Minister to help non-EU student who got 575 points in Leaving Cert
A asylum seeker who had appealed for support from the State to fund her college education after getting a high mark in the Leaving Cert may be granted her wish.
Anna Kern, who came to Ireland from the Ukraine with her mother two years ago, achieved 575 points in her Leaving Cert on Wednesday.
However, she is in the Direct Provision system and has no means of paying for third level education
Not being able to access State support such as the SUSI grant and the “free” fees scheme, Anna had appealed to Education Minister Jan O'Sullivan to intervene.
The student told RTE's Morning Ireland radio show that she received a call from Minister O'Sullivan yesterday evening that may mean that her "dream" of studying physiothereapy at RCSI becomes a reality.

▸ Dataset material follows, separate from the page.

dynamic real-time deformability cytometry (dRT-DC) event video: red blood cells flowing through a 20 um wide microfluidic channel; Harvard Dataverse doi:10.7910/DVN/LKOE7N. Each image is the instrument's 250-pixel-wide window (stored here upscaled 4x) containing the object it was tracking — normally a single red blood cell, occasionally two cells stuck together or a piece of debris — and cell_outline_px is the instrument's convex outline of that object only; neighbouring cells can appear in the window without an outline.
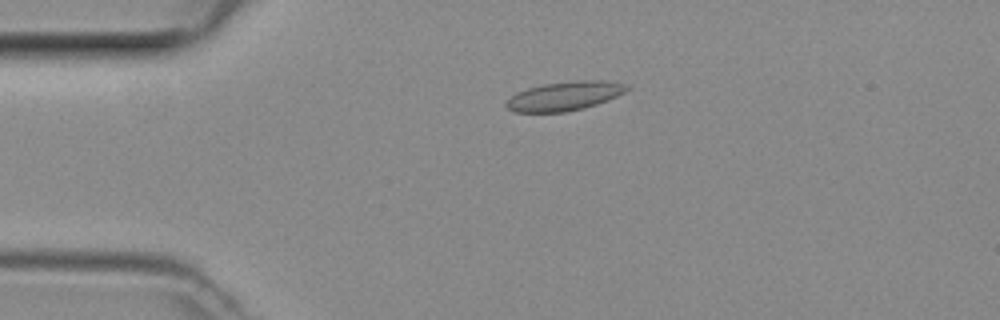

"She told me that I should accept my offer on Monday. She said that she has contacted RCSI and that they will work something out," Anna said.
"That means if I get a place on Monday I can accept it. I want to thank Jan O'Sullivan for her help and support."
However, it is unclear specifically what the education minister is offering the young student.
Currently living in Direct Provision accommodation in Knocknasheen, Co Limerick, neither Anna or her mother are permitted to work until they receive refugee status.
The principal of Coláiste Nano Nagle in Limerick, Marion Cummins said that while the assurance from Minister O'Sullivan is "wonderful news", there are a number of second level students that will face the same concerns.
"Maybe this case will highlight it for all the others. If you don't speak up, you are not gong to be listened to," she said.
Minister O'Sullivan is said to be working on a new scheme to support asylum seekers in third-level education, to be published in a matter of weeks.
The exact details of the scheme, which follows a June report on the Protection Process by Judge McMahon, have not been finalised as yet.
However, Minister O'Sullivan told the TUI National Conference in April that students who have spent five years or more in the Irish education system "should no longer have to pay any more to access third-level than their Irish friends do".
However, that scheme would be of no benefit to Anna, as she has only spent two years in the Irish education system.